What is the Eye Nystagmus Test used by Police During a DUI Investigation?
It is a roadside screening test that is OFFERED to drinking drivers by a law enforcement officer who suspects impaired driving. This is used by police for the officer to claim that he or she saw “X” number of clues (cues was the original NHTSA word for “errors”) in the DUI suspect’s eyes during the nystagmus alcohol test.
The “cues” will be observed as the stimulus is passed in a lateral (horizontal) fashion, across the detainee’s field of vision. The subject’s head should not be tilted backward, and his or her chin should be at a 90-degree angle to the ground.
Police officers in Georgia use this field sobriety test at the roadside as a means of bolstering their probable cause to arrest suspected drunk drivers. Of critical importance is for the stimulus to be either at eye level, or slightly above exact eye level, to prevent other eye muscles (superior or inferior rectus or oblique muscles) from pulling up or down.
The most common error, in the administration of the movements, is holding the “target” too high. Anything above eyebrow level is too high. That warning is critical since this exam will be compromised for accuracy if anything except the side-eye muscles (medial rectus and lateral rectus) are smoothly pulling back and forth.

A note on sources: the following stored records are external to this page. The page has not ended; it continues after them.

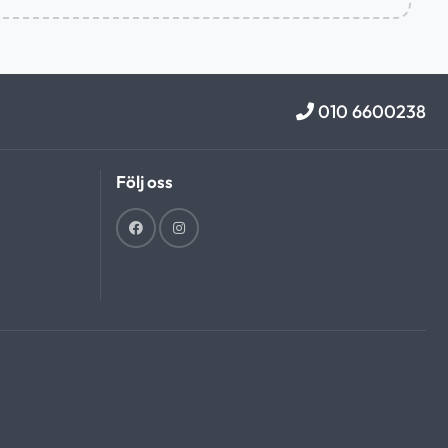
010 6600238
Följ oss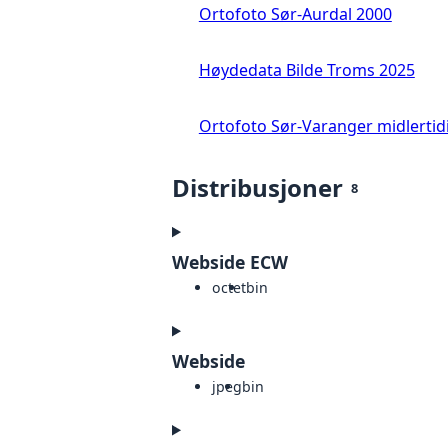
Ortofoto Sør-Aurdal 2000
Høydedata Bilde Troms 2025
Ortofoto Sør-Varanger midlertid
Distribusjoner
8
Webside ECW
octet
bin
Webside
jpeg
bin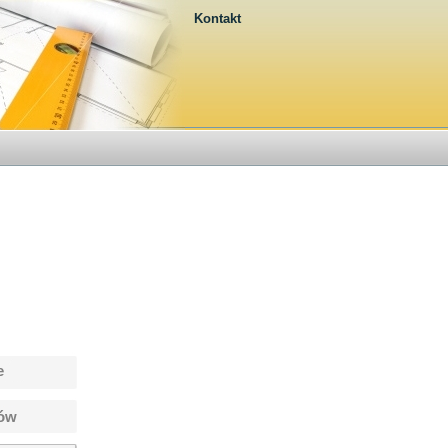
Kontakt
e
tów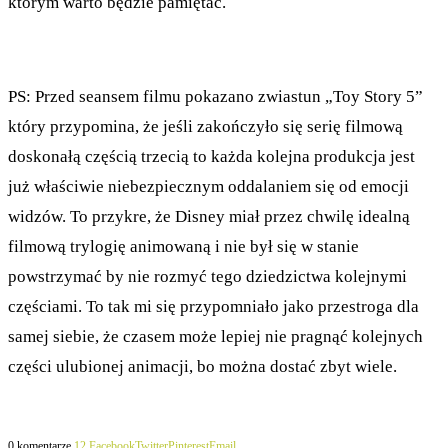
którym warto będzie pamiętać.
PS: Przed seansem filmu pokazano zwiastun „Toy Story 5”
który przypomina, że jeśli zakończyło się serię filmową
doskonałą częścią trzecią to każda kolejna produkcja jest
już właściwie niebezpiecznym oddalaniem się od emocji
widzów. To przykre, że Disney miał przez chwilę idealną
filmową trylogię animowaną i nie był się w stanie
powstrzymać by nie rozmyć tego dziedzictwa kolejnymi
częściami. To tak mi się przypomniało jako przestroga dla
samej siebie, że czasem może lepiej nie pragnąć kolejnych
części ulubionej animacji, bo można dostać zbyt wiele.
0 komentarze
12
Facebook
Twitter
Pinterest
Email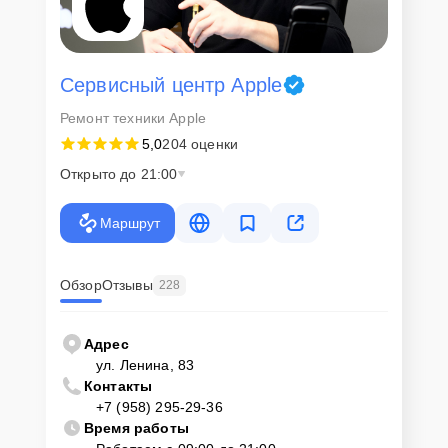
Сервисный центр Apple
Ремонт техники Apple
5,0
204 оценки
Открыто до 21:00
Маршрут
Обзор
Отзывы
228
Адрес
ул. Ленина, 83
Контакты
+7 (958) 295-29-36
Время работы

The speed of the movement of that pen, fingertip or penlight is critically important to proper administration. When moved too fast, the excessively fast passes will trigger nystagmus, even when the subject has zero alcohol. In addition, holding the stimulus too close or too far away compromises reliability since the validation studies used 12″ to 15″ from the face as the proper distance for the stimulus to be positioned.

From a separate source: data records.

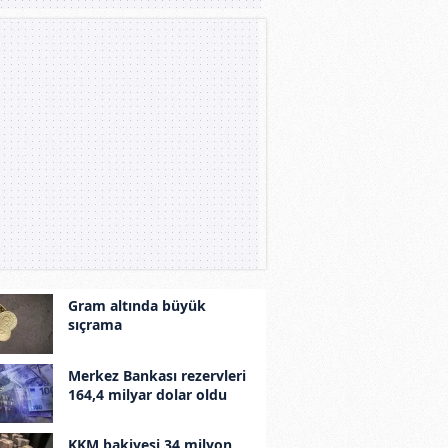
Gram altında büyük
sıçrama
Merkez Bankası rezervleri
164,4 milyar dolar oldu
KKM bakiyesi 34 milyon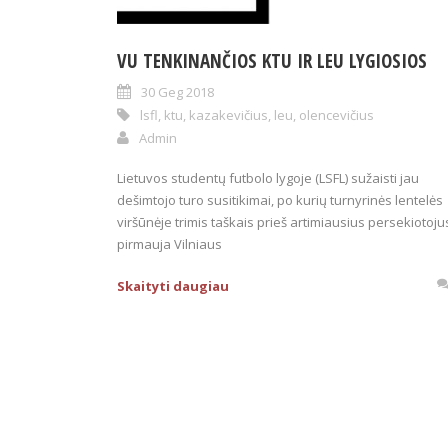
VU TENKINANČIOS KTU IR LEU LYGIOSIOS
30 Geg 2018
lsfl
,
ktu
,
kazakevičius
,
leu
,
olencevičius
Admin
Lietuvos studentų futbolo lygoje (LSFL) sužaisti jau
dešimtojo turo susitikimai, po kurių turnyrinės lentelės
viršūnėje trimis taškais prieš artimiausius persekiotoju
pirmauja Vilniaus
Skaityti daugiau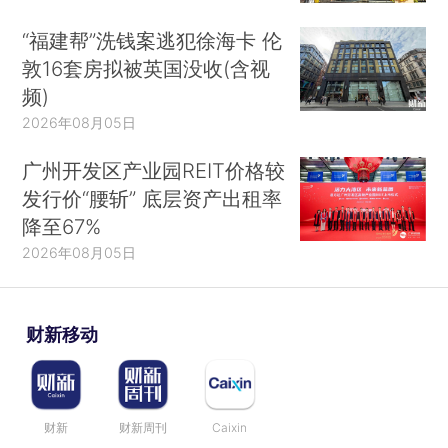
“福建帮”洗钱案逃犯徐海卡 伦
敦16套房拟被英国没收(含视
频)
2026年08月05日
广州开发区产业园REIT价格较
发行价“腰斩” 底层资产出租率
降至67%
2026年08月05日
财新移动
财新
财新周刊
Caixin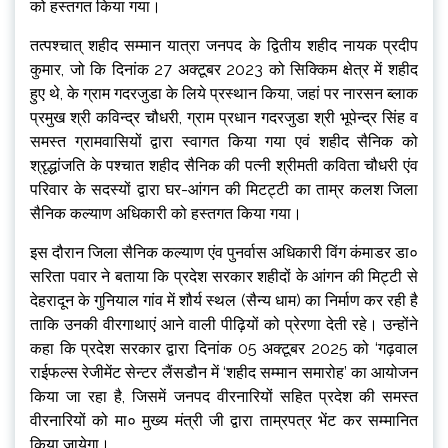
को हस्तगत किया गया।
तत्पश्चात् शहीद सम्मान यात्रा जनपद के द्वितीय शहीद नायक प्रदीप
कुमार, जो कि दिनांक 27 अक्टूबर 2023 को सिक्किम क्षेत्र में शहीद
हुए थे, के ग्राम गदरजुडा के लिये प्रस्थान किया, जहां पर नारसन ब्लाक
प्रमुख श्री कविन्द्र चौधरी, ग्राम प्रधान गदरजुडा श्री भूपेन्द्र सिंह व
समस्त ग्रामवासियों द्वारा स्वागत किया गया एवं शहीद सैनिक को
श्रृद्धांजति के पश्चात शहीद सैनिक की पत्नी श्रीमती कविता चौधरी एंव
परिवार के सदस्यों द्वारा घर-आंगन की मिटट्टी का ताम्र कलश जिला
सैनिक कल्याण अधिकारी को हस्तगत किया गया।
इस दौरान जिला सैनिक कल्याण एंव पुनर्वास अधिकारी विंग कंमाडर डा०
सरिता पवार ने बताया कि प्रदेश सरकार शहीदों के आंगन की मिट्टी से
देहरादून के गुनियाल गांव में शौर्य स्थल (सैन्य धाम) का निर्माण कर रही है
ताकि उनकी वीरगाथाएं आने वाली पीढ़ियों को प्रेरणा देती रहे। उन्होंने
कहा कि प्रदेश सरकार द्वारा दिनांक 05 अक्टूबर 2025 को ‘गढ़वाल
राईफल्स रेजीमेंट सेन्टर लैंसडौन में ‘शहीद सम्मान समारोह’ का आयोजन
किया जा रहा है, जिसमें जनपद वीरनारियों सहित प्रदेश की समस्त
वीरनारियों को मा० मुख्य मंत्री जी द्वारा ताम्रपत्र भेंट कर सम्मानित
किया जायेगा।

In the video below, a Georgia State Patrol officer demonstrates how to properly instruct a driver how to perform the DUI eye test and the signs law enforcement officers analyze during the HGN.
The SFST Instructions for the Horizontal Nystagmus Test
Many steps are needed after full and complete screening of the proposed test subject starts the HGN “passes.” One step is the resting nystagmus DUI beginning point. The officer’s purpose is to check for “resting” nystagmus, but if he or she sees natural nystagmus, the manual does not advise to discontinue the eye test.

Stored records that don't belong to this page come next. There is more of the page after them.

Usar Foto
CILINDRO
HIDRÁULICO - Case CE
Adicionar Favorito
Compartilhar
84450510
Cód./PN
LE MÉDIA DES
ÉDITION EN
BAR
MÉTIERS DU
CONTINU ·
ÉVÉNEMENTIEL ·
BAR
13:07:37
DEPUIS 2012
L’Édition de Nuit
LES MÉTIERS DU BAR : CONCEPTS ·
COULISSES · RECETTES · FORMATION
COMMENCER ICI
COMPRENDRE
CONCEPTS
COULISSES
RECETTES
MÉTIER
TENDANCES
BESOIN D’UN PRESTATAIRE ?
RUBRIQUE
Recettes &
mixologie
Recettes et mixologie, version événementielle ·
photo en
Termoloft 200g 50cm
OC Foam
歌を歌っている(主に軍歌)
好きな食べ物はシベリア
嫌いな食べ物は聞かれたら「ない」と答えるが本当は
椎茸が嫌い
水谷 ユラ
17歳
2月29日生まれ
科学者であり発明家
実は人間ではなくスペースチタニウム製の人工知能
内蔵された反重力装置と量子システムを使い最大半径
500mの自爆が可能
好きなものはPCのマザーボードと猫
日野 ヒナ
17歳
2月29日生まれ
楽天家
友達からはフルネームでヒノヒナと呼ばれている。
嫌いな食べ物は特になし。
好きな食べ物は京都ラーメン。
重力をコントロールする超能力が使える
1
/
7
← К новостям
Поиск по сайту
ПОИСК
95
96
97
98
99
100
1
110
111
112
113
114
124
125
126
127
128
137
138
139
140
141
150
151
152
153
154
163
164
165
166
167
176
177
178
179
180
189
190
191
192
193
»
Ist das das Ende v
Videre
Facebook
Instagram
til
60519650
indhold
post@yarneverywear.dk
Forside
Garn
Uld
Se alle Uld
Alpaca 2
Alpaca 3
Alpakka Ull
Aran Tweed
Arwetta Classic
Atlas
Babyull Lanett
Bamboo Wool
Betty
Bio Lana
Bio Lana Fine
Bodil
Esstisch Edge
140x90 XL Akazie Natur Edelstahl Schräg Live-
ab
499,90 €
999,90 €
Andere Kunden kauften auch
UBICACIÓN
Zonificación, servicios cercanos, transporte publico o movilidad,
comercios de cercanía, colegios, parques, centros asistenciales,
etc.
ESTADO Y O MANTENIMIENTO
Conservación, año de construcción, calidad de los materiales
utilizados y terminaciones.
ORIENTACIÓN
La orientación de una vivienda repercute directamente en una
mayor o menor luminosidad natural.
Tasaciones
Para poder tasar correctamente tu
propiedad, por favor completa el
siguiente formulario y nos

Then, check for equal tracking, by making two passes (with the HGN pen or finger) for each eye, to assure that each eye can track properly. That requirement of 2 passes for all movements of the stimulus applies to ALL the HGN progressive steps.
Understanding the horizontal gaze nystagmus clues. The first scored test is lack of smooth pursuit, followed by checking for distinct and sustained nystagmus at maximum deviation. The distinct nystagmus at maximum deviation must be continuous for 4 seconds or longer, at each endpoint.
Finally, the third set of passes is to look for the onset of nystagmus prior to 45 degrees. This is the pass that 90% of officers botch, even when they substantially comply with the first two sets of passes.
In the past decade or so, the IACP added a step of conducting an unscored vertical gaze nystagmus (VGN test) movement, meaning to take the stimulus up and down, twice. No such VGN requirement was included (or studied) in the multiple research studies conducted by Dr. Burns and her team.
So, what does vertical nystagmus indicate? This final set of passes, if VGN is present, is supposed to mean EITHER a high dose of alcohol for this test subject OR that PCP or dissociative anesthetics are present in the person’s system.